### Passage shown
As shown by the accompanying illustrations, the situation of Dartmouth among the New Hampshire hills is beautiful, and the campus and buildings make a pleasing impression. The original Dartmouth Hall, destroyed by fire, has been rebuilt effectively in brick. College Hall, a club house and commons, made excellent headquarters for the association. The scientific departments are well housed in the Butterfield Museum for the natural sciences, the Wilder Laboratory for physics, Culver Hall containing the chemical department and the Shattuck Observatory.

 

INTERNATIONAL CONGRESSES AND PERMANENT INTERNATIONAL BUREAUS

Science and commerce are breaking down the barriers between the nations. Commerce is at present competitive, having tariffs, navies and the rest as its adjuncts, but it will gradually become denationalized. Science is by its very nature cooperative, and international congresses advance in equal measure science and good will. Of somewhat unusual interest are the two international congresses which meet in Washington next month, one concerned with fisheries and one with tuberculosis. The fisheries are to a considerable extent subject to international control, and tuberculosis is the disease most likely to be mitigated by combined action against it.
######
• **Complete the following**:
1/ Answer these questions about the passage shown:
(a) Which building houses the chemical department?
(b) In what material was the original Dartmouth Hall rebuilt?
(c) What two subjects do the international congresses meeting in Washington next month deal with?
2/ In the passage shown, give the stretch from "INTERNATIONAL CONGRESSES AND" through "action against it." again, switching "Washington" to "Philadelphia".
### Dataset content
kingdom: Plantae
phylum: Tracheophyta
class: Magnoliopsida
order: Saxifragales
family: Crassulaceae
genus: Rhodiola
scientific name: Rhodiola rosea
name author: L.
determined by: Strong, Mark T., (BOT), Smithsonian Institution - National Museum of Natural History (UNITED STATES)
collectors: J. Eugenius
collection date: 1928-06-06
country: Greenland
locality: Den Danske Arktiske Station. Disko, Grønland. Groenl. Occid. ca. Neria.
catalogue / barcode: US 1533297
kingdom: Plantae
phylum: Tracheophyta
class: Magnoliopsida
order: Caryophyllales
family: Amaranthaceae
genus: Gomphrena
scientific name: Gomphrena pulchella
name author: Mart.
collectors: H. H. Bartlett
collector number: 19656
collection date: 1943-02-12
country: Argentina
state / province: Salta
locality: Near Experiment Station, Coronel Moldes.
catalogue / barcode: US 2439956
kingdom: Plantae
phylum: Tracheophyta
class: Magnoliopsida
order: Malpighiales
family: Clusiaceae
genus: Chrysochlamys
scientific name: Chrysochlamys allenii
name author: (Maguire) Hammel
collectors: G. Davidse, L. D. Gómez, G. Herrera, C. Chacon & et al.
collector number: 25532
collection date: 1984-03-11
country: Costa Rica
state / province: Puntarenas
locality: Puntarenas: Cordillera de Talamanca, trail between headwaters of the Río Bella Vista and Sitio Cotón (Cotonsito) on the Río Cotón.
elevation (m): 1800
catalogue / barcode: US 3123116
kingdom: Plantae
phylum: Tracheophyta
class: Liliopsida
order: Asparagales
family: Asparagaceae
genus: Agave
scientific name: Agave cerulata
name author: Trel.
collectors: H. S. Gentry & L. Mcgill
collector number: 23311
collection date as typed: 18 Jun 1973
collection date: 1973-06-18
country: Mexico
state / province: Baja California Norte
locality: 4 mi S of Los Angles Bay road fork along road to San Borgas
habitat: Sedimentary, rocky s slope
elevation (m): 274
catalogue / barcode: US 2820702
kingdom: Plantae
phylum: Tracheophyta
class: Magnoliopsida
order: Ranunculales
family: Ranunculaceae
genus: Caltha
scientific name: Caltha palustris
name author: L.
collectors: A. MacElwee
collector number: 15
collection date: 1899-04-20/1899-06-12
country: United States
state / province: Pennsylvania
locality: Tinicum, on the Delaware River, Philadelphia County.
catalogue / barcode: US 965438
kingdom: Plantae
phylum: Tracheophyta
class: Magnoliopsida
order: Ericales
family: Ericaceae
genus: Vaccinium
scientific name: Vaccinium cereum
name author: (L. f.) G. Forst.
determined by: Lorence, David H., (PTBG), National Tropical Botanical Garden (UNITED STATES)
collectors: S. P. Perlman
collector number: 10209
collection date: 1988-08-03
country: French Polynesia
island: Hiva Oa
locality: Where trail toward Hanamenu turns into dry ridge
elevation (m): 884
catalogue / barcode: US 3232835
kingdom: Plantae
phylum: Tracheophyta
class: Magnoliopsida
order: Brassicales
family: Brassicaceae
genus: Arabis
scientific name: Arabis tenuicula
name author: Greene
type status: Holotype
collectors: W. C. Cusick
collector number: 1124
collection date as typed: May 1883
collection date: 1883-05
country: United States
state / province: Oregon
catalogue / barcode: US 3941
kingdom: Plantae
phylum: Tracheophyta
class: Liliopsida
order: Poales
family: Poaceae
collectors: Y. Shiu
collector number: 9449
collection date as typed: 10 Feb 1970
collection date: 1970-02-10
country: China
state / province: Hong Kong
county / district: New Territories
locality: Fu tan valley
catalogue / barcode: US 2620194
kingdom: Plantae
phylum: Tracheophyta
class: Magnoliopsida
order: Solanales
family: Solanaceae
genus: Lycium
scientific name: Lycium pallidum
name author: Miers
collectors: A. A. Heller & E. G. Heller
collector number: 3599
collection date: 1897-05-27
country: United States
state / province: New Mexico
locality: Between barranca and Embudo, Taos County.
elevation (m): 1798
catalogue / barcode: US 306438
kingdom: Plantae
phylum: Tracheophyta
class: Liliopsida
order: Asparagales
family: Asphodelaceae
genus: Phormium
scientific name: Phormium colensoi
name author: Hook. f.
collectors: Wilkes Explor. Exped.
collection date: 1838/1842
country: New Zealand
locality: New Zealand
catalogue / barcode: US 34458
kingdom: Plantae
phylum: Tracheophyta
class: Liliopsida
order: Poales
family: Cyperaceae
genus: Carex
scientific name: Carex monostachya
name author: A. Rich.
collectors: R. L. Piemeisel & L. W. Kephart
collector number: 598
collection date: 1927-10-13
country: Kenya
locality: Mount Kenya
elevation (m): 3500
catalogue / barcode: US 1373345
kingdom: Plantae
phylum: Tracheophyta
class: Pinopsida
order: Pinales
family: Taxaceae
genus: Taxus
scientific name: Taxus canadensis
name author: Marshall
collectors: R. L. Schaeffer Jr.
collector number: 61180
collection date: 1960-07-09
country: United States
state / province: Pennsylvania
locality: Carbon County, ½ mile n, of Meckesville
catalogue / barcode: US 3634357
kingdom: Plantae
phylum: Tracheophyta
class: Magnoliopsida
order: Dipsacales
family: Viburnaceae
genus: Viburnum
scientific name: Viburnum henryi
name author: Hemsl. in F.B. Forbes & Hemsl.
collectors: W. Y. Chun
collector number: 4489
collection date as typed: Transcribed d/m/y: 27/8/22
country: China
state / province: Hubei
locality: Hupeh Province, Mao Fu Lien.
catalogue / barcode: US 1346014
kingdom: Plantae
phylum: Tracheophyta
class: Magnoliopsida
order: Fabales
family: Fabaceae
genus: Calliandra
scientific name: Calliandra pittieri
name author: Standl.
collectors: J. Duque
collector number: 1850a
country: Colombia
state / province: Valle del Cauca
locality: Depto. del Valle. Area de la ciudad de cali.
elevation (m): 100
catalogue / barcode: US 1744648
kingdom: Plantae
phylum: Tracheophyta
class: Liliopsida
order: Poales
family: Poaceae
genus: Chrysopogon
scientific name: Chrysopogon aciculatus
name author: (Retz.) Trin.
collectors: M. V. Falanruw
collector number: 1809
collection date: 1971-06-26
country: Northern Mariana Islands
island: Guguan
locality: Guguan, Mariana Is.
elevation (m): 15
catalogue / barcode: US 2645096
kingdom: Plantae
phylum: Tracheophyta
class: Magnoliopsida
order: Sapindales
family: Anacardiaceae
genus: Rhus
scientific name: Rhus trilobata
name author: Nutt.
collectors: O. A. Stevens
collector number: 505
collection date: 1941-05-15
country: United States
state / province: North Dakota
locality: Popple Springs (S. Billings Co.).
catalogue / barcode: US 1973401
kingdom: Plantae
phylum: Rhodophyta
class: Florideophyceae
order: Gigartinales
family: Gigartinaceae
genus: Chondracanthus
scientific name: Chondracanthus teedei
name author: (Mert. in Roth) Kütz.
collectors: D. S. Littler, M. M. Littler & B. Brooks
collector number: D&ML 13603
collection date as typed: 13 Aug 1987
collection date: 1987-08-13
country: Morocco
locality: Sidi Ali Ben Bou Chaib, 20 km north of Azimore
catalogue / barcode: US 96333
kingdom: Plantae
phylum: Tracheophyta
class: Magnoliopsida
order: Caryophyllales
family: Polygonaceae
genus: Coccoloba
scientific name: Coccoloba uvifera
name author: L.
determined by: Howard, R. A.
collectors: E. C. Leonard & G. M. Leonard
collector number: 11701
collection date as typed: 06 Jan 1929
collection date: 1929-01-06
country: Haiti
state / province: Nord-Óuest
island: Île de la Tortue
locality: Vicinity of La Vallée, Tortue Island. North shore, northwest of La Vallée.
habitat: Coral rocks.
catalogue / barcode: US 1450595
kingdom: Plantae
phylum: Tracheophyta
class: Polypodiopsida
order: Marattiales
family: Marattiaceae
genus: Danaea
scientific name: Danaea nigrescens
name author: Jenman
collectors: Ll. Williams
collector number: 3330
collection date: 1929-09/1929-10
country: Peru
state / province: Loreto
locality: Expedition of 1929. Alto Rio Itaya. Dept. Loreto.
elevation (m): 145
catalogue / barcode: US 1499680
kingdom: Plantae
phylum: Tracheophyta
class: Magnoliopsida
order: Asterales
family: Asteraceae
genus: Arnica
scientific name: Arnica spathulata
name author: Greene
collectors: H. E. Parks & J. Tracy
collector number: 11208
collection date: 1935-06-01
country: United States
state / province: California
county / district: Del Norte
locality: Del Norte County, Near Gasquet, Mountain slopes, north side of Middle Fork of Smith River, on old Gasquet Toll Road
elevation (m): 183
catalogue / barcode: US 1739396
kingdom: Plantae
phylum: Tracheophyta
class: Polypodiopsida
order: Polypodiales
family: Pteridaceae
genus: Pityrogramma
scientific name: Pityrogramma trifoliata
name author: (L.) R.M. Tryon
######
• **Set of answers**:
1/
(a) Culver Hall
(b) Brick
(c) Fisheries and tuberculosis

2/
INTERNATIONAL CONGRESSES AND PERMANENT INTERNATIONAL BUREAUS

Science and commerce are breaking down the barriers between the nations. Commerce is at present competitive, having tariffs, navies and the rest as its adjuncts, but it will gradually become denationalized. Science is by its very nature cooperative, and international congresses advance in equal measure science and good will. Of somewhat unusual interest are the two international congresses which meet in Philadelphia next month, one concerned with fisheries and one with tuberculosis. The fisheries are to a considerable extent subject to international control, and tuberculosis is the disease most likely to be mitigated by combined action against it.